The 4 Main Types of 3D Modeling – Simply Explained
Various types of 3D modeling allow us to design various things, some better than others. Read on to see the best type of 3D modeling for you!
It doesn’t matter if you’re trying to print it, animate it, or render it: If you’re trying to represent something in three dimensions, you need a 3D file. These files are basically massive lists of coordinate points that define a shape. However, it would be very difficult for a human to go about designing something in 3D by only declaring coordinates.
Instead of theoretically writing these lists of coordinates by hand, you could use 3D modeling programs that let you create 3D objects using a visual interface. Computer-aided design (CAD) software take care of all the calculations and creates the file with all coordinates, so the designer only has to worry about shapes and sizes.
However, not all CAD programs are made equal; they’re often built around specific approaches to 3D modeling.
In this article, we’ll be looking at the main four types of 3D modeling and their pros and cons, and some programs that use them.

Entries provided:
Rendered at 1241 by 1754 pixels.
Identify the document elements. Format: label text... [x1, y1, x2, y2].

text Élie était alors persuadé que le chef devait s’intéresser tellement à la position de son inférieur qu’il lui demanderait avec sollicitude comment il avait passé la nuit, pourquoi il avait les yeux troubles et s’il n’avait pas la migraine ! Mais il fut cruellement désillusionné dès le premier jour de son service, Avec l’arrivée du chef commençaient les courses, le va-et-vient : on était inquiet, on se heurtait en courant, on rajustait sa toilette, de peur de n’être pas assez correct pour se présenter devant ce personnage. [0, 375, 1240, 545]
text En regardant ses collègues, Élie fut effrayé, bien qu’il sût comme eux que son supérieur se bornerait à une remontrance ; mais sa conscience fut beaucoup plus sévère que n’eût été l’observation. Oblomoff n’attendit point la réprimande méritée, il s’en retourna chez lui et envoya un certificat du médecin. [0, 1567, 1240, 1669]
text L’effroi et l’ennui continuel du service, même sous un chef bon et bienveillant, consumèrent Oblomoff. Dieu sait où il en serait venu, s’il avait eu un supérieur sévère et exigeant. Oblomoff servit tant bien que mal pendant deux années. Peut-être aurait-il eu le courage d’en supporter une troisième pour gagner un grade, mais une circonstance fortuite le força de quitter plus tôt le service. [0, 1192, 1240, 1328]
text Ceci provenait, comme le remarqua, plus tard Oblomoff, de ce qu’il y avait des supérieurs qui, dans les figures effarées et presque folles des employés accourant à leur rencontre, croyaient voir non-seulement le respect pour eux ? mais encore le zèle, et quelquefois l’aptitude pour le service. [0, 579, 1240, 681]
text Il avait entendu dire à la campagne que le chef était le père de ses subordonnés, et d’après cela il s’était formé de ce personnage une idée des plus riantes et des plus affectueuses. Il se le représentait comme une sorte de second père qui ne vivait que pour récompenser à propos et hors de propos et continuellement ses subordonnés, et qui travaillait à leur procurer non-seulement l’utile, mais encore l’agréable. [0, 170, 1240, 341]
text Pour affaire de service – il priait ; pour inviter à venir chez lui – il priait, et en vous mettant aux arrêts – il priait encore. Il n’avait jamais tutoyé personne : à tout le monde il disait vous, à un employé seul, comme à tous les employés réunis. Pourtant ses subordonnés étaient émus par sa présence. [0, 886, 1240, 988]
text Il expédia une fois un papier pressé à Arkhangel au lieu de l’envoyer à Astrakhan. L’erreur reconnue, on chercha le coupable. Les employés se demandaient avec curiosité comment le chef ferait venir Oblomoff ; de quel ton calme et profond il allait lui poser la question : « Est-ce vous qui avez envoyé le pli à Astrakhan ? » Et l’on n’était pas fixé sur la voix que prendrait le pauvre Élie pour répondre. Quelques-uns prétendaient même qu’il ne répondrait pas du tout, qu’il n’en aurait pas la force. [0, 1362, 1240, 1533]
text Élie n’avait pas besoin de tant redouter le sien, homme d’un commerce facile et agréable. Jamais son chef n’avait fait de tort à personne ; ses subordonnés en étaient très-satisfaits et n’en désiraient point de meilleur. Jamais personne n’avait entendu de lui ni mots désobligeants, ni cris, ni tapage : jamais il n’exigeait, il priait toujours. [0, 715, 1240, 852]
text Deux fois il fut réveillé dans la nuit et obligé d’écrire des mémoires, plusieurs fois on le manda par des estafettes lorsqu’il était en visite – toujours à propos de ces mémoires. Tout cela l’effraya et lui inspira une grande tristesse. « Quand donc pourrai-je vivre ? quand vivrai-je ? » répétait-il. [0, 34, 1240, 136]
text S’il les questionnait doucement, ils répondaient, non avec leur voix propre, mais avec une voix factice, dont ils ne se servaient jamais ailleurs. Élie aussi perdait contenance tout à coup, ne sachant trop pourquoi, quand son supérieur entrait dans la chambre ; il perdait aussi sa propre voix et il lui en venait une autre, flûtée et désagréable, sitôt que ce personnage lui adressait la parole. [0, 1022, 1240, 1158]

Task list:
A. Edit the records from the beginning through the line containing "Identify the document", swapping "pixels" for "px" and leaving everything else as it is.
B. Proceed with the article on the types of 3D modeling from the point where it stops.

Solved problems:
A.
Rendered at 1241 by 1754 px.
Identify the document elements. Format: label text... [x1, y1, x2, y2].

B.
Types of 3D Modeling
Contemporary 3D modeling revolves around four main approaches, each with its own strengths and weaknesses. Most other kinds of 3D modeling you’ll run into are a subset of these main four types or they’re highly specialized types of modeling for very specific goals.
- Solid modeling works with three-dimensional shapes like cubes, cylinders, and spheres. The shapes may vary, but they act together like building blocks. Some of these add material while others subtract, depending on the input. Some programs can use modifiers, working with the solids as if you were physically milling it in a workshop. Solid modeling is fairly straightforward both for users and in terms of computer power.
- Wireframe modeling can help in cases where the surface is complex and curved. If you find that the basic building blocks of solid modeling are too obtuse for some applications, wireframe modeling provides the finesse for more complex forms. However, as complexity rises, some drawbacks emerge, such as a requirements of more advanced designing skills, as well as of computing needs.
- Surface modeling lets users create smooth surfaces and a seamless integration into watertight or manifold 3D objects. This can be handled by more advanced programs that require more work and computing power. That said, here you can achieve shapes that would be nearly unattainable with the previous two methods.
- Digital sculpting starts with shapes made of a “digital clay” that can be manipulated “by hand” using different tools. It provides a very different modeling experience, being arguably for more artistic purposes.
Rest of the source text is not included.